The clothes had to be cut away with scissors. “I ripped open the shirt,” recalled Lozgachev. They began to examine the patient “lying on a divan on his back, his head turned to the left, eyes closed, with moderate hyperaemia of the face… There had been involuntary urination, [his clothes were soaked in urine.]” His pulse was 78; heartbeat “faint”; blood pressure 190 over 110. His right side was paralysed while his left limbs quivered sometimes. His forehead was cooled. He was given a glass of 10 percent magnesium sulphate. A neuropathologist, therapist and nurse stood vigil. The doctors asked the guards who had seen what. The guards now feared for their lives too: “We thought, this is it then, they’ll put us in a car and it’s goodbye, we’re done for!”

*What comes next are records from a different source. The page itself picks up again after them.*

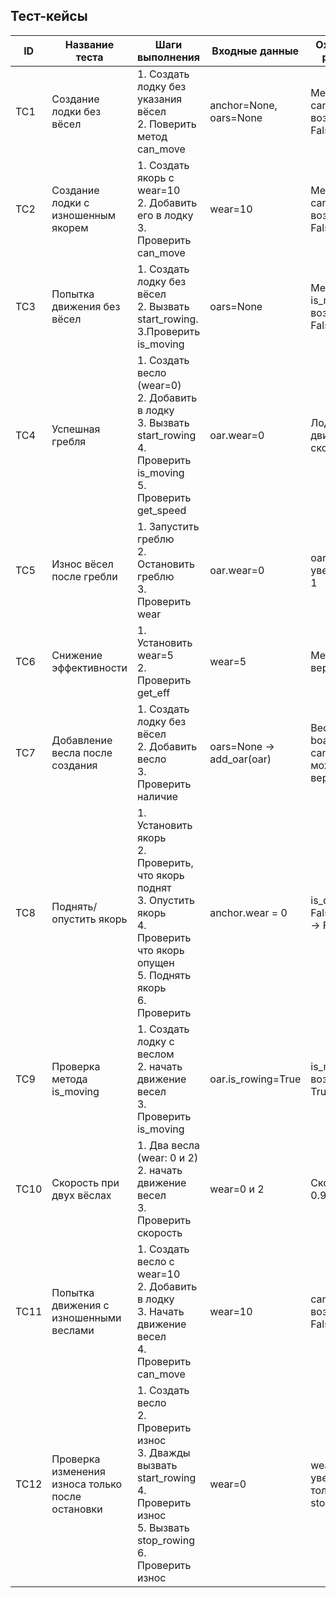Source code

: 

## Тест-кейсы

| ID   | Название теста                                   | Шаги выполнения                                                                                                                                 | Входные данные           | Ожидаемый результат                              | Фактический результат |
|------|--------------------------------------------------|-------------------------------------------------------------------------------------------------------------------------------------------------|--------------------------|--------------------------------------------------|-----------------------|
| TC1  | Создание лодки без вёсел                         | 1. Создать лодку без указания вёсел<br>2. Поверить метод can_move                                                                               | anchor=None, oars=None   | Метод can_move возвращает False                  | Как ожидалось         |
| TC2  | Создание лодки с изношенным якорем               | 1. Создать якорь с wear=10<br>2. Добавить его в лодку<br>3. Проверить can_move                                                                  | wear=10                  | Метод can_move возвращает False                  | Как ожидалось         |
| TC3  | Попытка движения без вёсел                       | 1. Создать лодку без вёсел<br>2. Вызвать start_rowing.<br>3.Проверить is_moving                                                                 | oars=None                | Метод is_moving возвращает False                 | Как ожидалось         |
| TC4  | Успешная гребля                                  | 1. Создать весло (wear=0)<br>2. Добавить в лодку<br>3. Вызвать start_rowing<br>4. Проверить is_moving<br>5. Проверить get_speed                 | oar.wear=0               | Лодка в движении, скорость 1.0                   | Как ожидалось         |
| TC5  | Износ вёсел после гребли                         | 1. Запустить греблю<br>2. Остановить греблю<br>3. Проверить wear                                                                                | oar.wear=0               | oar.wear увеличится на 1                         | Как ожидалось         |
| TC6  | Снижение эффективности                           | 1. Установить wear=5<br>2. Проверить get_eff                                                                                                    | wear=5                   | Метод get_eff вернет 0.5                         | Как ожидалось         |
| TC7  | Добавление весла после создания                  | 1. Создать лодку без вёсел<br>2. Добавить весло<br>3. Проверить наличие                                                                         | oars=None → add_oar(oar) | Весло в boat_1.oars, can_move может вернуть True | Как ожидалось         |
| TC8  | Поднять/опустить якорь                           | 1. Установить якорь<br>2. Проверить, что якорь поднят<br>3. Опустить якорь<br>4. Проверить что якорь опущен<br>5. Поднять якорь<br>6. Проверить | anchor.wear = 0          | is_dropped= False -> True → False                | Как ожидалось         |
| TC9  | Проверка метода is_moving                        | 1. Создать лодку с веслом<br>2. начать движение весел<br>3. Проверить is_moving                                                                 | oar.is_rowing=True       | is_moving возвращает True                        | Как ожидалось         |
| TC10 | Скорость при двух вёслах                         | 1. Два весла (wear: 0 и 2)<br>2. начать движение весел<br>3. Проверить скорость                                                                 | wear=0 и 2               | Скорость = 0.9                                   | Как ожидалось         |
| TC11 | Попытка движения с изношенными веслами           | 1. Создать весло с wear=10<br>2. Добавить в лодку<br>3. Начать движение весел<br>4. Проверить can_move                                          | wear=10                  | can_move возвращает False                        | Как ожидалось         |
| TC12 | Проверка изменения износа только после остановки | 1. Создать весло<br>2. Проверить износ<br>3. Дважды вызвать start_rowing<br>4. Проверить износ<br>5. Вызвать stop_rowing<br>6. Проверить износ  | wear=0                   | wear увеличивается только при stop_rowing        | Как ожидалось         |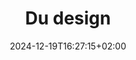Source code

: ---
slug: du-design
title: "Du design"
layout: presentation
institution:
    heig: 1
    logo: cnam
    short: Cnam
    name: "Conservatoire national des Arts et Métiers"
    web: "https://www.cnam.fr/"
collaboration:
    partner1:
        logo: jad
        short: JAD
        name: "JAD"
        web: "https://le-jad.fr/"
        colo: "#000000"
        heig: 1.5
    partner2:
        logo: cnam
        short: Cnam
        name: "Conservatoire national des Arts et Métiers"
        web: "https://www.cnam.fr/"
        colo: "#c1002a"
        heig: 1
chaire: true
date: 2024-12-19T16:27:15+02:00
frontphoto: "https://images.unsplash.com/photo-1680813999409-b6109c96e554?q=80&w=600"
description: "La pratique du design au travers de ses enjeux et de son histoire."
slides: [
    ["img", "https://1drv.ms/i/s!AnQx_v88q65QgbqGMqg8M0Hv9MA9k2M?embed=1"],
    ["img", "https://1drv.ms/i/s!AnQx_v88q65QgbqGNIkIl9SFDS058Yw?embed=1"],
    ["img", "https://1drv.ms/i/s!AnQx_v88q65QgbnWbhipO7PsWtMLSjs?embed=1"],
    ["img", "https://1drv.ms/i/s!AnQx_v88q65QgbnWa-JUT45Gd1qrjWU?embed=1"],
    ["img", "https://1drv.ms/i/s!AnQx_v88q65QgbqGMwjblpySkr66K10?embed=1"],
    ["img", "https://1drv.ms/i/s!AnQx_v88q65QgbnWasMMGrpvHj8F4do?embed=1"],
    ["img", "https://1drv.ms/i/s!AnQx_v88q65QgbnWaMLjQVAAgbvxa84?embed=1"],
    ["img", "https://1drv.ms/i/s!AnQx_v88q65QgbncVk_3w_PEvVMNEvw?embed=1"],
    ["img", "https://1drv.ms/i/s!AnQx_v88q65QgbnXI7u56W5BiHadnl4?embed=1"],
    ["img", "https://1drv.ms/i/s!AnQx_v88q65QgbncV4kykLGHjHmCTbk?embed=1"],
    ["img", "https://1drv.ms/i/s!AnQx_v88q65QgbqHYpJCcn63idhEVlg?embed=1"],
    ["img", "https://1drv.ms/i/s!AnQx_v88q65QgbqPUEL7rBiptvxj81o?embed=1"],
    ["img", "https://1drv.ms/i/s!AnQx_v88q65QgbqHXpqjDnesbmXkCoI?embed=1"],
    ["img", "https://1drv.ms/i/s!AnQx_v88q65QgbqHYOldYUlIRpeivF4?embed=1"],
    ["img", "https://1drv.ms/i/s!AnQx_v88q65QgbqHYf4uxj3XeQyoOIM?embed=1"],
    ["img", "https://1drv.ms/i/s!AnQx_v88q65QgbqGO9-h6ATZIK8m-48?embed=1"],
    ["img", "https://1drv.ms/i/s!AnQx_v88q65QgbqGPh3o3fxiG4jRntE?embed=1"],
    ["img", "https://1drv.ms/i/s!AnQx_v88q65QgbqGPW7pfRQwG008AMw?embed=1"],
    ["img", "https://1drv.ms/i/s!AnQx_v88q65QgbqGPBRIbGzrsNNCaB4?embed=1"],
    ["img", "https://1drv.ms/i/s!AnQx_v88q65QgbqGP4bLDZXjpSiK8ek?embed=1"],
    ["img", "https://1drv.ms/i/s!AnQx_v88q65QgbqHXOKxQsBHBGCjFaI?embed=1"],
    ["img", "https://1drv.ms/i/s!AnQx_v88q65QgbqHW4ePhm82N7kLaxI?embed=1"],
    ["img", "https://1drv.ms/i/s!AnQx_v88q65QgbqHXX8bfJE47ZfUgYY?embed=1"],
    ["img", "https://1drv.ms/i/s!AnQx_v88q65QgbqHX1p4fQdvA25V2nY?embed=1"],
    ["img", "https://1drv.ms/i/s!AnQx_v88q65QgbqSe8pPoSDf082yJJ8?embed=1"],
    ["img", "https://1drv.ms/i/s!AnQx_v88q65QgbqHWZwAL0A3S95S5rs?embed=1"]
]
---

Stalin had suffered a cerebral catastrophe or, in their words, “middle-left cerebral arterial haemorrhaging… The patient’s condition is extremely serious.” It was official at last. Stalin would not be able to work again.
The bodyguards stepped back and faded into the furniture. There was little the doctors could actually do. They recommended: “Absolute quiet, leave the patient on the divan; leeches behind the ears (eight now in place); cold compress on the head… No food today.” When he was fed, it was to be with a teaspoon “to give liquid when there is no choking.” Oxygen cylinders were wheeled in. The doctors injected Stalin with camphor. They took a urine sample. The patient stirred. “Stalin tried to cover himself.”
Svetlana, who had celebrated her birthday the night before, was called out of a French class and told, “Malenkov wants you to come” to Kuntsevo. Khrushchev and Bulganin, both in tears, waved her car to a stop and hugged her.